For the derived nodes to be computable from other nodes, the relationship between a pair of categories must be strict, covering, and onto (Pedersen et al., 2001). Consider the relationship between a fine category and a coarse category. By strict, we mean that the relationship is many-to-one, i.e., a unit in the fine category maps to at most one unit in the coarse category. By covering, we mean that there is an edge from every unit in the fine category to some unit in the coarse category. Said differently, the fine category totally participates in the relationship. Finally, by onto we mean that every unit in the coarse category has some incoming edge from a unit in the fine category. Said differently, the coarse category participates totally in the relationship. The categories, units, and the relationships among them are the metadata in a multidimensional database.
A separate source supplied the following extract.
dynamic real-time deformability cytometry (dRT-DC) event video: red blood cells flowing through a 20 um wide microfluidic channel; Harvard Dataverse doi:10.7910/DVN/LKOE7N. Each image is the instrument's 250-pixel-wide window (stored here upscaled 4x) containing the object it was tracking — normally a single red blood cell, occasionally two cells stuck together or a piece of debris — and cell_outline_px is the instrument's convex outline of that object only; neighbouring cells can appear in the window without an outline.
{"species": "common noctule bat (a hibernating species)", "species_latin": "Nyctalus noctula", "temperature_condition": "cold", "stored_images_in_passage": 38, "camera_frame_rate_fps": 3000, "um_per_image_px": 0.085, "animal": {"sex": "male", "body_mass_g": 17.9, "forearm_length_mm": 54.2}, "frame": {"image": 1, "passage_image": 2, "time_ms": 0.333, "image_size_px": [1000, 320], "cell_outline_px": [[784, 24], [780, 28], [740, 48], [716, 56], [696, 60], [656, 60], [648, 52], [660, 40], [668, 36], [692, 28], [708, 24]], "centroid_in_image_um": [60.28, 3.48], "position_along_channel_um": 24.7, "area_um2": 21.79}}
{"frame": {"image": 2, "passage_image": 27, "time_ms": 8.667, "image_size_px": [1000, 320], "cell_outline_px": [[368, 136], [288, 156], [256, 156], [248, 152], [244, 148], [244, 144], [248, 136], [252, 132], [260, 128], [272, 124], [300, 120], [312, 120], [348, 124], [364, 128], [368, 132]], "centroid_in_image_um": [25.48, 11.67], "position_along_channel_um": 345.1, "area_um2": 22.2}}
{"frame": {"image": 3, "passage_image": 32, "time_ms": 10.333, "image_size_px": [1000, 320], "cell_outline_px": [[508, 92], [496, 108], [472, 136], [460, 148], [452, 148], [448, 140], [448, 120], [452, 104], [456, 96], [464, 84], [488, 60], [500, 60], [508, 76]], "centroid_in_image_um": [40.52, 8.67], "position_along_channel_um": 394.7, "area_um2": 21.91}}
Although the cube is a multidimensional space, each dimension is specified in isolation.

A multidimensional database can be implemented using a lazy, eager, or semi-eager strategy (Widom, 1995). The eager strategy materializes every aggregate value in the hierarchy. The advantage of the eager strategy is that values can be quickly fetched from the cube during a query. The primary disadvantage is high storage cost (Shukla et al., 1996, present algorithms for estimating cube size). For many applications, eager cubes are just too big, often 200-500 times the size of the base data (OLAP Report, 2001). A lazy implementation strategy does not materialize values. Instead, the values in the hierarchy are computed from the underlying base data during a query. The disadvantage of the lazy strategy is slower query evaluation (faster evaluation algorithms are being researched, e.g., Agrawal et al., 1996). The semi-eager strategy eagerly materializes only some regions in the multidimensional database, and lazily computes others when needed during a query (Harinarayan et al., 1996), providing a good trade-off between storage use and query response time.